_Text excerpt_
◇ ◇ ◇
# Got engaged and need advice



## Quercus Alba (Nov 19, 2012)

Hey fellas, I got engaged yesterday to this chick  
Now for the best part  Her stepdad told me he would take me hunting anywhere in the world for anything I wanted. I don't want to be a pain in the and pick the most expensive thing. I'm thinking somewhere in North America or South America. Maybe a mountain lion hunt or a whitetail hunt in Canada. Do yall have any knowledge of lion hunting out west or in South America? Not sure what to do. Thanks. I'm stoked, and one lucky dude.


----------



## Gun Guru (Nov 19, 2012)

First of all congratulations!! Sounds like you not only got a fine lady but a good family as well.
Now to the hunt -- if it was me I'd probably go for New Zeland and the Red Deer or New Mexico for Elk. But that's just me. Your mileage may vary.


----------



## deadend (Nov 19, 2012)

You better forget all that and go sheep hunting.


----------



## fireman32 (Nov 19, 2012)

Just make sure you stay behind your future pa in law, wink, wink.  A sheep hunt would be cool though.


----------



## PappyHoel (Nov 19, 2012)

Is this a no strings attached hunt?  Be careful with Inlaws.  Not trying to be a Debbie downer, but In my experience (last marriage) anything they did for me or us came with a price.  How well do you know your soon to be inlaws?

I would go on a Pronghorn hunt in Montana or Wyoming!


----------



## XIronheadX (Nov 19, 2012)

He may be testing your desire to take advantage of him. Better settle for kicking up rabbits in the Ga. briars. Congrats on the engagement.


----------



## tad1 (Nov 19, 2012)

XIronheadX said:


> He may be testing your desire to take advantage of him. Better settle for kicking up rabbits in the Ga. briars. Congrats on the engagement.
◇ ◇ ◇
_Provided data_
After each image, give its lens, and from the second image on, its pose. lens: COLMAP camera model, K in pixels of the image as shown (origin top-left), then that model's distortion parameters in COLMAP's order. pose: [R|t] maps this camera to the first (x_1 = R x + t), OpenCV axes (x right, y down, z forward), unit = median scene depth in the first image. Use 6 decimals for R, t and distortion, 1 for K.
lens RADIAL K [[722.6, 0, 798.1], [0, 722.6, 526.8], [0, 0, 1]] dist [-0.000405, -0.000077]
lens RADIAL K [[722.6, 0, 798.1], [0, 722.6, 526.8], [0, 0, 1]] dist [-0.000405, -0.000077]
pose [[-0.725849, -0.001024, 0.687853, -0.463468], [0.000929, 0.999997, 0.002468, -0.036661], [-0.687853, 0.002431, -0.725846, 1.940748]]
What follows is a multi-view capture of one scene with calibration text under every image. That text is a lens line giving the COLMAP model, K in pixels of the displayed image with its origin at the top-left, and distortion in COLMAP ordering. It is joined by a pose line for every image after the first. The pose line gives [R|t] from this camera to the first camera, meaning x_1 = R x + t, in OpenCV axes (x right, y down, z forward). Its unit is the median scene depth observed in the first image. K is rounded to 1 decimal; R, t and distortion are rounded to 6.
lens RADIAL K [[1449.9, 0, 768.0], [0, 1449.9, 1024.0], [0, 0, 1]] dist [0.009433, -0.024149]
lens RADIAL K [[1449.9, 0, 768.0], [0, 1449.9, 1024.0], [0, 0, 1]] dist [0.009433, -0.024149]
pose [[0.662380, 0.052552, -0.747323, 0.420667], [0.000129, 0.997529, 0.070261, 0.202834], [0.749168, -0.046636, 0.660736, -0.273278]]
◇ ◇ ◇
_Problem statement_
Write the next part of the forum thread about the engagement and the offered hunting trip, picking up after the last post shown.

_The answer_
I agree. I would defer to him and ask him what he'd like to hunt.  It's all good!  I'd have a hard time saying "sure lets go safari for 2 weeks in Africa".


----------



## Shug (Nov 19, 2012)

From the pic she don't look bad. I'd wonder why he was resort to bribery to get rid of her.  But as far as the hunting goes, A brown bear in Alaska with a side of wolf hunting or halibut fishing


----------



## cuda67bnl (Nov 19, 2012)

PappyHoel said:


> Not trying to be a Debbie downer, but In my experience (last marriage) anything they did for me or us came with a price.




NEVER give your inlaws anything they can/will hold over your head at a later date.........


----------



## Boar Hog (Nov 19, 2012)

Sounds to me like most of you drew the short straw when it comes to inlaws. When my fnl buys something he thinks I might need or like he often gets me one. And I married his little girl almost 17 years ago.


----------



## Deadringer (Nov 19, 2012)

Congrats.  x2 on the sheep hunt in Canada or Alaska.  That is my dream hunt.


----------



## Quercus Alba (Nov 19, 2012)

Thanks for the replies fellas. He is dead serious. He likes to do this kind of stuff. I can't make up my dang mind though.


----------



## Brad F (Nov 19, 2012)

*Question*

Here's something people have not asked.

What have you ALREADY done?  What is your travel experience?  Have you hunted other states and other species of game?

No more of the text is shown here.